Liebes Tagebuch,
ich begann den heutigen Tag noch beim Steinbruch in Evergreen Harbour und testete gleich mal, ob die Anwohner sich mit meinem dilettantischen Gitarrenspiel anfreunden konnten.
Die Nachbarschaft ist zwar ein wenig vergammelt, aber es gibt auch schöne Ecken. Tatsächlich habe ich jetzt eine Email meiner Großeltern erhalten, in der im Grunde aber nur steht, dass sie froh sind, dass ich noch lebe und sie wollen natürlich wissen wo ich bin.
Nach langem hin- und herüberlegen habe ich mir hier einen Briefkasten gekauft. Das bedeutet, jetzt können mir meine Großeltern richtige Briefe schreiben...
Und natürlich könnten sie auch jederzeit hier auftauchen...
Heute passierte das noch nicht, aber es kam ein wütender Anwohner vorbei , den ich mit meiner Gitarre aus dem Schlaf gerissen habe. Er war unheimlich aggressiv und erzählte etwas von "schrecklichem Krach" und "Nachtschicht" und "sollte das noch mal vorkommen, passiert was!"
Was für ein schrecklicher Spießer... aber wenn er wirklich geschlafen hat, tut es mir echt leid, wenn ich ihn geweckt habe. Nach diesem Zwischenfall beschloss ich jedenfalls zu verduften.
Harold, der Besitzer des Campingplatzes hat mir den Weg zu einer versteckten Klippe erklärt und nach einigen Irrwegen habe ich sie sogar gefunden! Was soll ich sagen - das ist ein magischer Ort. Die letzten Sonnenstrahlen zauberten Nebelschwaden über das Wasser. Denn es gibt hier tatsächlich ein Schwimmbecken. Es ist mit Pflanzen bewachsen und überall liegen Steine und Ruinentrümmer herum. Aber es ist einmalig schön. Ob hier vor langer Zeit vielleicht ein Badehaus stand?
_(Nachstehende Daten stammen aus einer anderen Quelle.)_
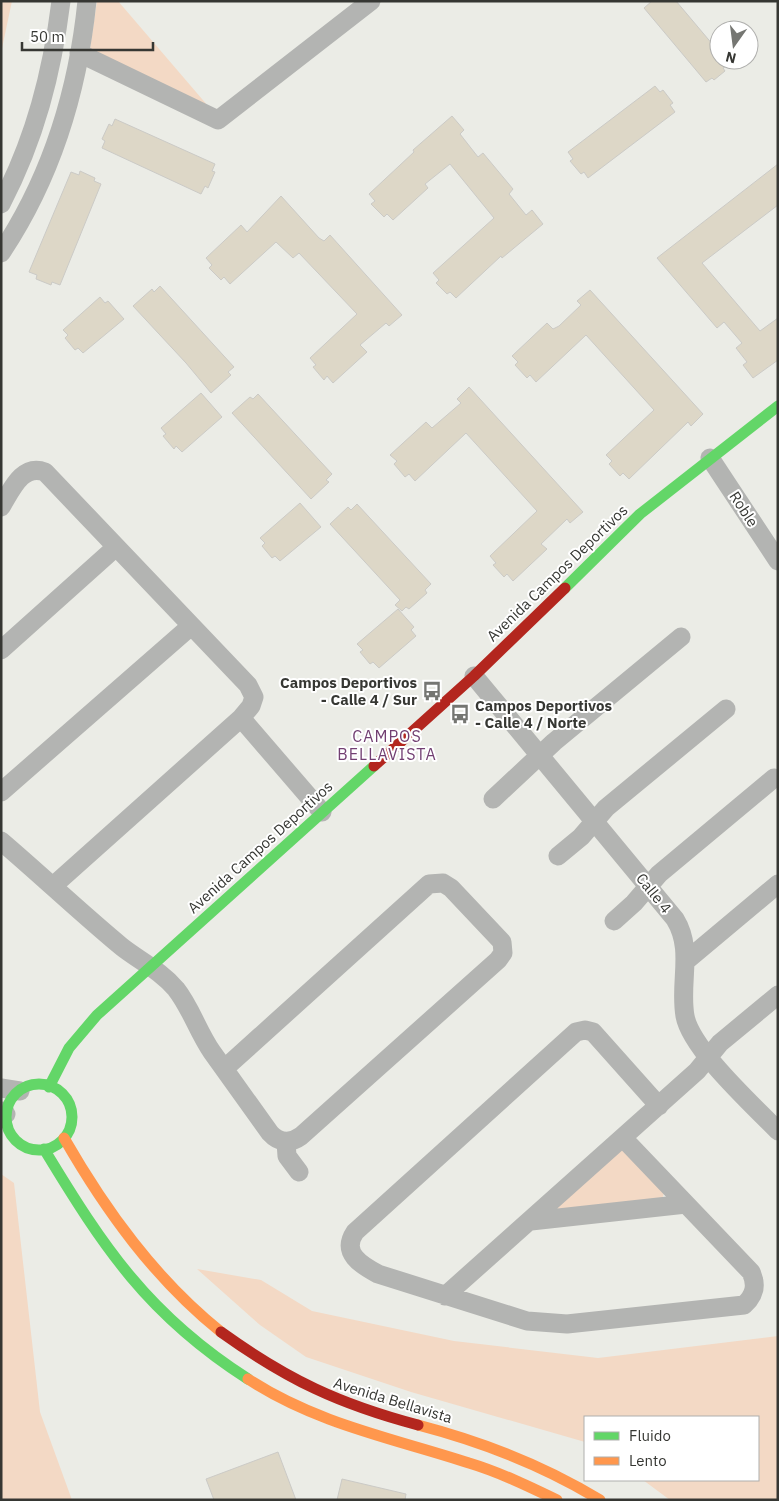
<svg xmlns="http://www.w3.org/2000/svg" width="779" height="1501" font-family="'IBM Plex Sans',sans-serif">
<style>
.green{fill:#f3d9c5}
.building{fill:#ddd7c7;stroke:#cbcac6}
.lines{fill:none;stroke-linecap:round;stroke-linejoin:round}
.street{stroke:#b3b4b2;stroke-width:19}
.fast{stroke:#63d668;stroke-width:11}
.slow{stroke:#ff974d;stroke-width:11}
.jam{stroke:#b3261e;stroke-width:11}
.labels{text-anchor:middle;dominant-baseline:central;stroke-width:4;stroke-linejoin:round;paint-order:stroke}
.street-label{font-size:15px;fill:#363733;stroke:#fff}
.poi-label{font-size:15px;font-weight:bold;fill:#363733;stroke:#fff;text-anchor:end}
.neighbourhood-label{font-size:16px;letter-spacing:1px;fill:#723f72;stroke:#fff}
</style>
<rect width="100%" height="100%" fill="#ebece6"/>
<!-- green -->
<path class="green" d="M1,1H12L1,53Z
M97,1H118L208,106L90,49Z
M623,1150L664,1193L662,1200L557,1209L556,1203L614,1151Z
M1,1174L14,1183L40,1412L72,1500H1Z
M197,1269L261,1280L312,1311L454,1341L598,1358L778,1336V1500H670L643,1480H758V1417H585V1442L411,1392L306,1357L260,1325Z"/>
<!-- building -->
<path class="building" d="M652,1H676L719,52V60H726L729,64L723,68L725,71L714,80L712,78L706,82L644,8Z
M655,86L660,92L663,90L673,103L670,105L675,112L588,178L584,172L581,174L570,161L573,159L568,152Z
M452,116L464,130L460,134L478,157L483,153L513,189L509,194L526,215L532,210L543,224L502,258L501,256L456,298L450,292L447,294L436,283L439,280L433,273L494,218L450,164L425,184L428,188L393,220L387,214L384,217L371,204L375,201L369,194L414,152L413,150Z
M115,119L215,164L212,171L215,172L208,188L205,186L201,194L102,148L105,141L102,139L109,124L112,126Z
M778,164V205L702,263L760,331L778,318V360L753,378L743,365L747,362L736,348L742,343L724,322L717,328L657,258Z
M80,171L95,178L94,181L101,184L60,285L52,282L51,285L36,279L37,275L29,272L71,172L79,175Z
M281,196L319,238L324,241L330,235L402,315L389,326L386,323L360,345L367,352L333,383L327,376L324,380L313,367L316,365L310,358L357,314L299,253L293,258L276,242L230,284L224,277L221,280L209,268L212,265L206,258L241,225L247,232Z
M160,286L234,367L228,372L231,375L211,393L186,363L133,306L152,289L154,292Z
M590,290L703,414L691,426L688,422L629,479L623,473L620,476L609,464L612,461L606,455L654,410L586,335L536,382L530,375L527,378L515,365L518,362L512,356L547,323L553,329L559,326L581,305L577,301Z
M100,297L105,303L108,301L124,319L83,353L78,348L75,350L65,338L68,335L63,330Z
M469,387L583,512L570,523L567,519L541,544L547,549L513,581L507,574L504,577L493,565L496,563L490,556L537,511L466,433L415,481L409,474L405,477L394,464L397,461L390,455L426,422L432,428L461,403L457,399Z
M201,393L222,417L182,452L176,446L174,449L163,436L166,434L161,428Z
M258,394L332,474L326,480L329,482L311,499L232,413L250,397L253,399Z
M300,503L321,527L280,561L275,556L272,558L262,546L265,543L260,538Z
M357,504L431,584L425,590L427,593L409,609L406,607L402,611L395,605L400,600L330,524L348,507L351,510Z
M398,609L414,627L411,630L416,636L379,668L373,662L370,664L360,652L363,650L357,644Z
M278,1452L296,1500H214L206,1479Z
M342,1479L406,1494L405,1500H337Z"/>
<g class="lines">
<!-- street -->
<path class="street" d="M79,53L218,120L371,1
M1,204C35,139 52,73 61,1
M1,253C51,178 78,90 87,1
M710,458L778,561
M1,507C11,491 22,463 45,472L248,685L254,697L251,706L241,718L53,886
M1,650L116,547
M474,676L675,919C694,950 679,982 685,1016C691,1049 753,1105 778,1131
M241,718L322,812
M1,792L191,626
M493,799L554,742L681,637
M1,841C42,876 81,913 122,947C140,961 161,971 176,989C191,1008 198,1032 212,1052L270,1133C279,1143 290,1144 301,1136L498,960L503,953L502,942L451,888L443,883L429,884L224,1069
M558,856L581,837L606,808L726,709
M614,921L634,903L659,874L774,778
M686,961L778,884
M1,1088L20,1091
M1,1111L6,1114
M623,1138L751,1272C757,1285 755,1295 744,1305L567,1324L527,1321L378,1274C361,1265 341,1253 355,1232L576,1032L585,1030L593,1032L659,1106
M286,1142L287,1156L299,1172
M531,1221L686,1204
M445,1296L697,1071L720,1043L778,995"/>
<!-- fast -->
<path class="fast" d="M565,588L640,514L778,406
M6 1117a33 33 0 1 1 66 0a33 33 0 1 1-66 0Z
M49,1087L69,1048L97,1015L374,766
M44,1149C104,1248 148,1315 248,1379"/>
<!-- slow -->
<path class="slow" d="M64,1138C106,1211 155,1279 221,1332
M248,1379C317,1424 392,1438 469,1463C499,1472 528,1486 557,1500
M418,1425C483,1442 543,1465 600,1500"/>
<!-- jam -->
<path class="jam" d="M374,766L474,676L565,588
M221,1332C288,1380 339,1404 418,1425"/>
</g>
<!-- icons -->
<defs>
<symbol id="bus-bare" viewBox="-9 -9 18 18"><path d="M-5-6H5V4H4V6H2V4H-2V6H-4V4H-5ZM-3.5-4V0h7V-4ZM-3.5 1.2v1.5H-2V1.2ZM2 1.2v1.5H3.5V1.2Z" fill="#757672" stroke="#fff" stroke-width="2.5" paint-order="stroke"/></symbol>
</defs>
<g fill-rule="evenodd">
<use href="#bus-bare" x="418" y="677" width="28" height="28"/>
<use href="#bus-bare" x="446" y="700" width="28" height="28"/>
</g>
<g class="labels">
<!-- street labels -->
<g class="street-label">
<text transform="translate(744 509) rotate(57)">Roble</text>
<text transform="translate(557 573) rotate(-44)">Avenida Campos Deportivos</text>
<text transform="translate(260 847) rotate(-42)">Avenida Campos Deportivos</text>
<text transform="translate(654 893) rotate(51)">Calle 4</text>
<text transform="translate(393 1400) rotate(17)">Avenida Bellavista</text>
</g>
<!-- poi labels -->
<g class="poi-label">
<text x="417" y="682">Campos Deportivos<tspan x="417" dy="17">- Calle 4 / Sur</tspan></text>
<text x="475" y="705" text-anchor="start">Campos Deportivos<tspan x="475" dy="17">- Calle 4 / Norte</tspan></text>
</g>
<!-- neighbourhood labels -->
<g class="neighbourhood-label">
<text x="387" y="736">CAMPOS<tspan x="387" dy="18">BELLAVISTA</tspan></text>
</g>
</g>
<!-- border -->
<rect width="779" height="1501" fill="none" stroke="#363733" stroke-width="5"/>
<!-- legend -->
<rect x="584" y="1416" width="175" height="65" fill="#ffffff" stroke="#afafad"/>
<rect x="594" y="1432" width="25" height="8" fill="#63d668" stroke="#afafad"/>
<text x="629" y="1441" font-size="15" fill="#363733">Fluido</text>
<rect x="594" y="1457" width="25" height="8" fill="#ff974d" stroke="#afafad"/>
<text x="629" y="1466" font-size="15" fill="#363733">Lento</text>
<!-- north arrow -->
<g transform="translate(734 45) rotate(194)"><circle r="24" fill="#ffffff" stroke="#afafad"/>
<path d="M0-4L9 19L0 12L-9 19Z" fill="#757672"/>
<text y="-8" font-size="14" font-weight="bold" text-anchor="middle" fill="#363733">N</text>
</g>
<!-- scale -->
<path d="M22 42v8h131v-8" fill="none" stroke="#363733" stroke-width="2.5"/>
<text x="30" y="42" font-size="15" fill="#363733" stroke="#ffffff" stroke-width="4" paint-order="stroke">50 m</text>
</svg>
Es gibt sogar eine funktionierende Außendusche. Offenbar funktioniert sie mit Solar oder so, denn das Wasser war zwar kühl, aber nicht eisig kalt. Immer wieder schaute ich mich beim Duschen um, denn leider gibt es keinen Sichtschutz. Ich schlotterte bald ganz schön, denn mit Einbruch der Nacht wurde es wieder sehr, sehr kalt. Wann kommt nur der Sommer endlich?
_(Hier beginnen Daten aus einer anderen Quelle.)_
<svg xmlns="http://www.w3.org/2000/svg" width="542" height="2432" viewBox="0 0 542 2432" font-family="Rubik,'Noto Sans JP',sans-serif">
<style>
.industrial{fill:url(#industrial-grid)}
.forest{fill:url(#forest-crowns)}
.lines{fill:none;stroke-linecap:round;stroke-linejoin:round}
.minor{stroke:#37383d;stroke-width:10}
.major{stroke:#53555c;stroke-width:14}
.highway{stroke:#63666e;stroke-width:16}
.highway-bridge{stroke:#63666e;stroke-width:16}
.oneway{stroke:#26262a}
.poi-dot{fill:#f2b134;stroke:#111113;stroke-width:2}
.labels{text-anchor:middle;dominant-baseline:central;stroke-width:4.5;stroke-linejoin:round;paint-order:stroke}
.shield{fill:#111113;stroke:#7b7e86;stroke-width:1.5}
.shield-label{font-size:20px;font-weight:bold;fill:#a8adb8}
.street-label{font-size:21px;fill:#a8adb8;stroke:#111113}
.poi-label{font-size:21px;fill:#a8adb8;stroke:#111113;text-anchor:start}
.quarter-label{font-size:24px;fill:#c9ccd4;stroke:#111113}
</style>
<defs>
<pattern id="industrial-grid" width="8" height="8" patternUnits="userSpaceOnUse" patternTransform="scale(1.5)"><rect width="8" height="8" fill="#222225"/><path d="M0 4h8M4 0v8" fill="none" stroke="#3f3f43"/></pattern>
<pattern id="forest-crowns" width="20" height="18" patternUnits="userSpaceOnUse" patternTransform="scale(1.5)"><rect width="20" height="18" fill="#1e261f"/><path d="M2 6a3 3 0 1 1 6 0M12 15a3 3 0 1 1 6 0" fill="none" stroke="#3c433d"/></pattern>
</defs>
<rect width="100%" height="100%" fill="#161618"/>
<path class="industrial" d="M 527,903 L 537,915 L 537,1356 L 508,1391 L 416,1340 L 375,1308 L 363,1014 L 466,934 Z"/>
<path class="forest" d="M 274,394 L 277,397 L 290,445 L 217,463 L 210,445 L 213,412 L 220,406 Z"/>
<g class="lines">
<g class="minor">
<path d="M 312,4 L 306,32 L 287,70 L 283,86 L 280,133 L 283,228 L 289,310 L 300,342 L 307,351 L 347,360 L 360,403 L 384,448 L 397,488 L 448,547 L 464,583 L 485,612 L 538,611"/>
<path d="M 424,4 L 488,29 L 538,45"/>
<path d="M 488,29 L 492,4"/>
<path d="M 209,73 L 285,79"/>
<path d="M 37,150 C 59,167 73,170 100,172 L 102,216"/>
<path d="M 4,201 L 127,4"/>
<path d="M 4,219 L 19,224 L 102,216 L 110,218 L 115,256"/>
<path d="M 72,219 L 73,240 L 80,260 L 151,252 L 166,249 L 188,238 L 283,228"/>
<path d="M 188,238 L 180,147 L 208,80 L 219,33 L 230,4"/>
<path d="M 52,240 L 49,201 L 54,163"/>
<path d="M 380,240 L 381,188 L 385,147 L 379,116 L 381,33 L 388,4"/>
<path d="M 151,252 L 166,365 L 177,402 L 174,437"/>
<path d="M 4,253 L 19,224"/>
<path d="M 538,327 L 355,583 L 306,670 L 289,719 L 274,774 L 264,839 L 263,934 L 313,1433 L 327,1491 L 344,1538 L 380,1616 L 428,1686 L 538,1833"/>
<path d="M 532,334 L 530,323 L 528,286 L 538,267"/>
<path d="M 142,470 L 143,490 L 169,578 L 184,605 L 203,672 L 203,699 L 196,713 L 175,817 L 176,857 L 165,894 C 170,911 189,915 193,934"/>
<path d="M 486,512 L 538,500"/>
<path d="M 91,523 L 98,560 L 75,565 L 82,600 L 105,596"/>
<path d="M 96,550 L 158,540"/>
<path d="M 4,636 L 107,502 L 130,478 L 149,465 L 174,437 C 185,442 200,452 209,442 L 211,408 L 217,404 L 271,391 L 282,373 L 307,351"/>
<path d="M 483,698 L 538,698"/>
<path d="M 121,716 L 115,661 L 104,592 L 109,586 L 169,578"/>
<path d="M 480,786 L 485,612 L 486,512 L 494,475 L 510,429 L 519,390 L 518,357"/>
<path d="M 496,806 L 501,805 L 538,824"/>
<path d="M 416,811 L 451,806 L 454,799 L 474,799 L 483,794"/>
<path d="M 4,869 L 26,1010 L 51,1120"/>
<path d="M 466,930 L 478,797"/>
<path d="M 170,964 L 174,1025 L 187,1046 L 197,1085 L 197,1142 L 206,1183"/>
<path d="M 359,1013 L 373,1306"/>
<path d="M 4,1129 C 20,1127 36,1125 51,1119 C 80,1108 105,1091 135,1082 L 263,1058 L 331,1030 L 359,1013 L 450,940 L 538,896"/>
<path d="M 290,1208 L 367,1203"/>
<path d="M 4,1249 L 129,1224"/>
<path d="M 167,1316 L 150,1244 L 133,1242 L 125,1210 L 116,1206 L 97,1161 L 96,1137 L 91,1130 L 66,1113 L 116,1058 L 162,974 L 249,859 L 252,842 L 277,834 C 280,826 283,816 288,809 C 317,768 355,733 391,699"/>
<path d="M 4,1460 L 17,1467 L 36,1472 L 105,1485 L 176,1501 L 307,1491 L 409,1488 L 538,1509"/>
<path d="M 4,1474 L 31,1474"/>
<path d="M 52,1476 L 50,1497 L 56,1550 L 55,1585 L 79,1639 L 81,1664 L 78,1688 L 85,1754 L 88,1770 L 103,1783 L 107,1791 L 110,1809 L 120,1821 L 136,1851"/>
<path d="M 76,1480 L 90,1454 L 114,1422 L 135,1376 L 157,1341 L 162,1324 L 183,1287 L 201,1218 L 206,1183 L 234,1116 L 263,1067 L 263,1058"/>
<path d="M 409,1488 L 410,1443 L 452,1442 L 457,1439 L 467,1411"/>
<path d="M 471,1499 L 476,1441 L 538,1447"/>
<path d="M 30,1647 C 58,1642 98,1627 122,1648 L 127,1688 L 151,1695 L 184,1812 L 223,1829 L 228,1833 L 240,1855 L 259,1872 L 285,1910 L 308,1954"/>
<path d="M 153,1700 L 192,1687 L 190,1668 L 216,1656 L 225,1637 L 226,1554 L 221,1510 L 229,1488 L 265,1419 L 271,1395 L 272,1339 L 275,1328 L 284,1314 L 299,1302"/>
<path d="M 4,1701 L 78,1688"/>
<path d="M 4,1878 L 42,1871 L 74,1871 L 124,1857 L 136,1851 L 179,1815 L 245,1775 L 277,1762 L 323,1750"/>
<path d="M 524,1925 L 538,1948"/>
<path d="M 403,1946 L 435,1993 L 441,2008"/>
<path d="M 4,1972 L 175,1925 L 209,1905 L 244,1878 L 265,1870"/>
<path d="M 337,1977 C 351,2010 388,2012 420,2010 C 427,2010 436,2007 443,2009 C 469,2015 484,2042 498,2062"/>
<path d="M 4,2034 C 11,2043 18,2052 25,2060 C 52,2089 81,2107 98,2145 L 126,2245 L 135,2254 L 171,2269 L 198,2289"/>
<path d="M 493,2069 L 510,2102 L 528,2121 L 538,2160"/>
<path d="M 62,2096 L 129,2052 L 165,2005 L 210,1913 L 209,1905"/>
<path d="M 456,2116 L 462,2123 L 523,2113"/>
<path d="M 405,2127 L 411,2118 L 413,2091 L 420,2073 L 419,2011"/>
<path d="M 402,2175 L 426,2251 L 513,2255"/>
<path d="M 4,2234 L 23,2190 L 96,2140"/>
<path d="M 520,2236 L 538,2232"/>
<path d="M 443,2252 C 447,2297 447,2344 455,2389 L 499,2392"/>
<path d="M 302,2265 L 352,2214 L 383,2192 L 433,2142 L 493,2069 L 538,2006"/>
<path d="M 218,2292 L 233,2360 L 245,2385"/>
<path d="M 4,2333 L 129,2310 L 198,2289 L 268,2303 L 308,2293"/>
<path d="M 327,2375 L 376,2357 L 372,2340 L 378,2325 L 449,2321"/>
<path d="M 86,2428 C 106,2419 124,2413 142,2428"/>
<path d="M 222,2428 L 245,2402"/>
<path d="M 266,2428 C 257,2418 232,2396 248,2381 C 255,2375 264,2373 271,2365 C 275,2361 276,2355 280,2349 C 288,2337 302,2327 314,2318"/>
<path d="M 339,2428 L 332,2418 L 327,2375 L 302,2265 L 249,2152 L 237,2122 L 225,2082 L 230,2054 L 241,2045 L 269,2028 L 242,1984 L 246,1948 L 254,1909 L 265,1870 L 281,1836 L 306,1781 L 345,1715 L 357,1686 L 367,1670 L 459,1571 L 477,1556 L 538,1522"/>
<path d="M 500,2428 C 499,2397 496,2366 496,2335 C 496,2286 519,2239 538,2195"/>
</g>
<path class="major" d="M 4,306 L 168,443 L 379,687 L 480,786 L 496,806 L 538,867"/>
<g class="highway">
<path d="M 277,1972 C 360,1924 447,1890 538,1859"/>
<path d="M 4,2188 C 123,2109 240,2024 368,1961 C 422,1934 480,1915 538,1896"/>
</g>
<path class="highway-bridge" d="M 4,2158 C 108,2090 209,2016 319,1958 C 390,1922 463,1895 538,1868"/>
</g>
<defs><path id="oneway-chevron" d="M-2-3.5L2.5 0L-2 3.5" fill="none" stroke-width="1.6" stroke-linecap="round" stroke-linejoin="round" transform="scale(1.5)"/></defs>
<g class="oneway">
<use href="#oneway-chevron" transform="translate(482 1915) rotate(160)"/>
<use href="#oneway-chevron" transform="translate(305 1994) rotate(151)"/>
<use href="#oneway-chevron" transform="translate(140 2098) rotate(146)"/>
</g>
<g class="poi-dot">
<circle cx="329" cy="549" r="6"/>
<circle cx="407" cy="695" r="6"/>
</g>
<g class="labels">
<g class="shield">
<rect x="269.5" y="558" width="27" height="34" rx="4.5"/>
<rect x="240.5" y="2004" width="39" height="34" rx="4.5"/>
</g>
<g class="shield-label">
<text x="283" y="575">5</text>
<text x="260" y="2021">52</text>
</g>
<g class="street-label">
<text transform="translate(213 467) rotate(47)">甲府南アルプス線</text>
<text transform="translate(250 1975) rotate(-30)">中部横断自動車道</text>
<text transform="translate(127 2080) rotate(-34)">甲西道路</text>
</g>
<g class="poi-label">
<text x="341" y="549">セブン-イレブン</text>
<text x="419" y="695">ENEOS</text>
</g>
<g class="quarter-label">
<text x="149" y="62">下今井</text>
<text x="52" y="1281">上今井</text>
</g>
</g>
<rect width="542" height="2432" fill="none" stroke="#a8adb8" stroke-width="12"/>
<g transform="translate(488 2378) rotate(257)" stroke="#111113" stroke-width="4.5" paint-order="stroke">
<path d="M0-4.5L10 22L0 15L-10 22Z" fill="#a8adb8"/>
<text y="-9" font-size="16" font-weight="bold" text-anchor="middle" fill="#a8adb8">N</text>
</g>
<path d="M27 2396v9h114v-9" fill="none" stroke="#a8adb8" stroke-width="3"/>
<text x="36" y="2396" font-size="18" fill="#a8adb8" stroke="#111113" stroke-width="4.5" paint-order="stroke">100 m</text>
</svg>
Warm in meinen Lieblingspullover und eine Strickmütze eingemummelt setzte ich mich an mein Lagerfeuer. Der Zeltaufbau geht immer schneller und ich hatte sogar noch einen Fisch für das Abendessen. Aus einem Container habe ich einen alten Strickkorb gefischt. Er ist noch ganz in Ordnung und es sind noch einige Wollreste darin. In der Schule habe ich mal Stricken gelernt, aber ich werde noch eine Weile brauchen, bis ich Dinge stricken kann, mit denen man auch etwas anfangen kann. Während im Feuer die letzten Scheite verglommen, fielen plötzlich vereinzelte, dicke, weiße Flocken vom Himmel. Es kann doch nicht sein. Der Kalender sagt Frühling, mein Herz ruft nach dem Frühling, aber der Winter hat uns noch in seinem eisigen Griff.
Gut, dass mein Schlafsack warm und trocken ist. Während ich bei Kerzenschein Tagebuch schreibe, höre ich immer noch den Schnee auf mein Zelt rascheln.